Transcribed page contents
== Segment start ==

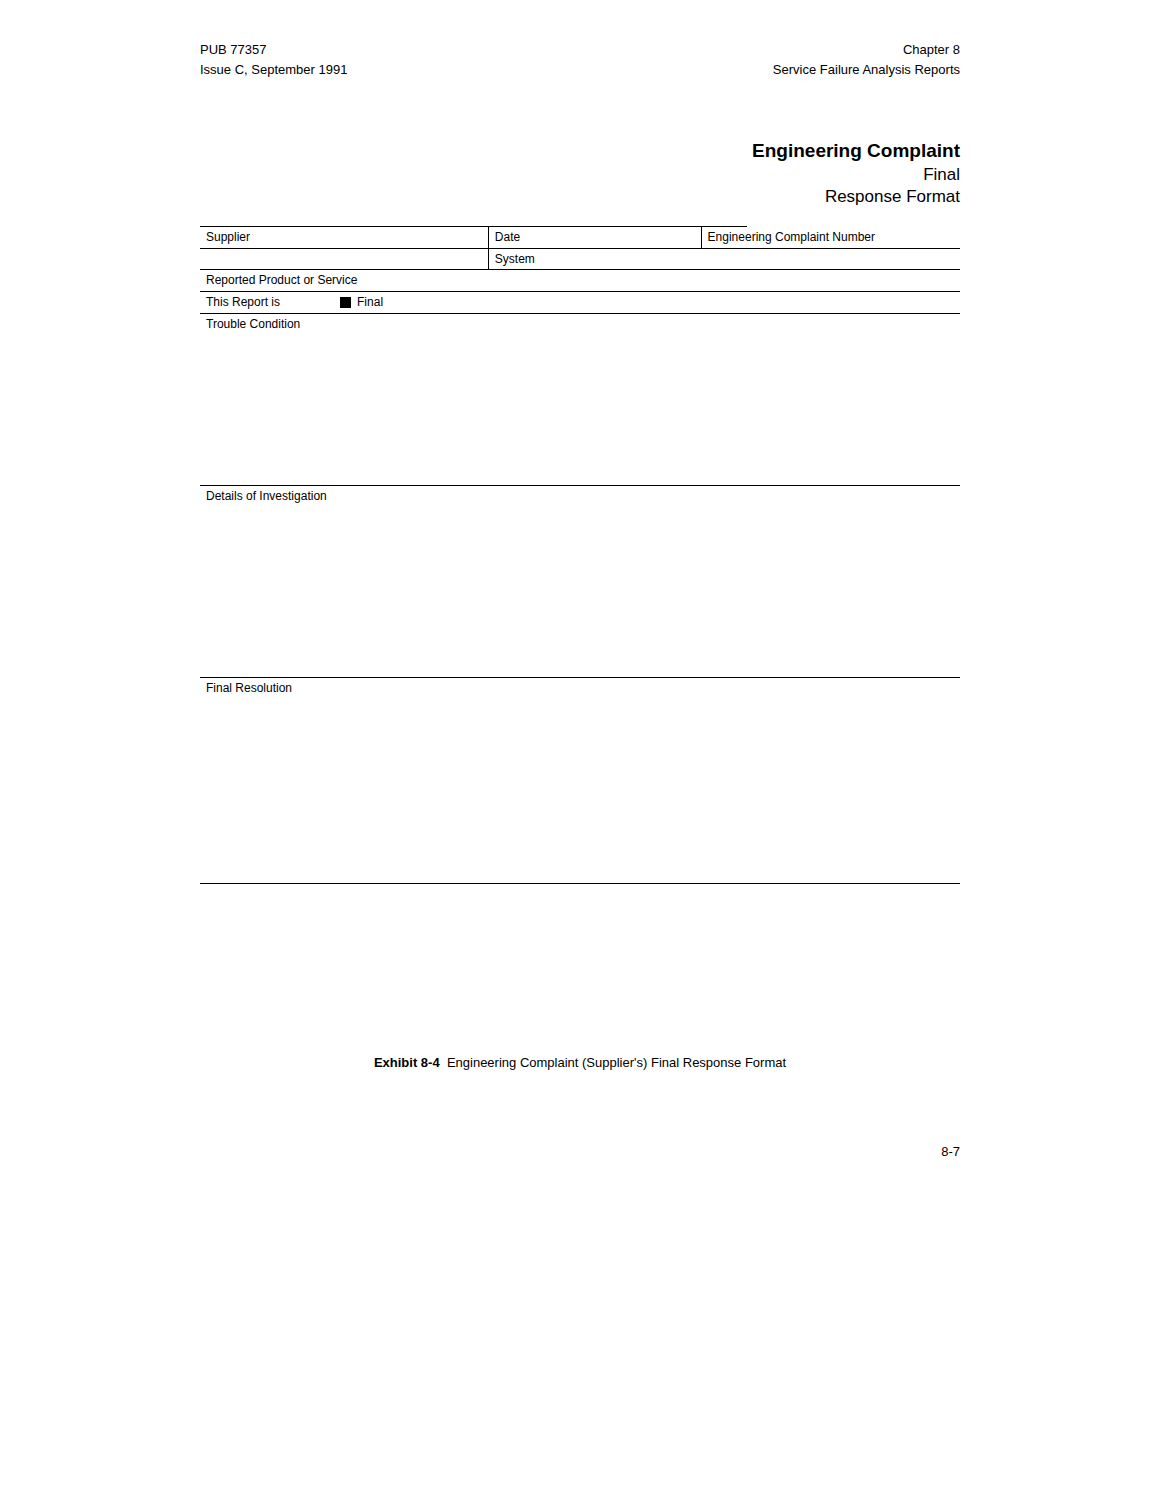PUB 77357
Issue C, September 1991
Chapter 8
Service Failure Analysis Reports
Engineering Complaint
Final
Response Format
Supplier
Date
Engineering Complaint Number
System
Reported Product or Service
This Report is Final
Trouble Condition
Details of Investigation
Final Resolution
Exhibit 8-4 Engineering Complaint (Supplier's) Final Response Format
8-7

== Segment end ==

DESCRIPTION OF THE TASK -
If a line in the entries contains "Engineering", copy it.

EXERCISE ANSWER -
Engineering Complaint
Engineering Complaint Number
Exhibit 8-4 Engineering Complaint (Supplier's) Final Response Format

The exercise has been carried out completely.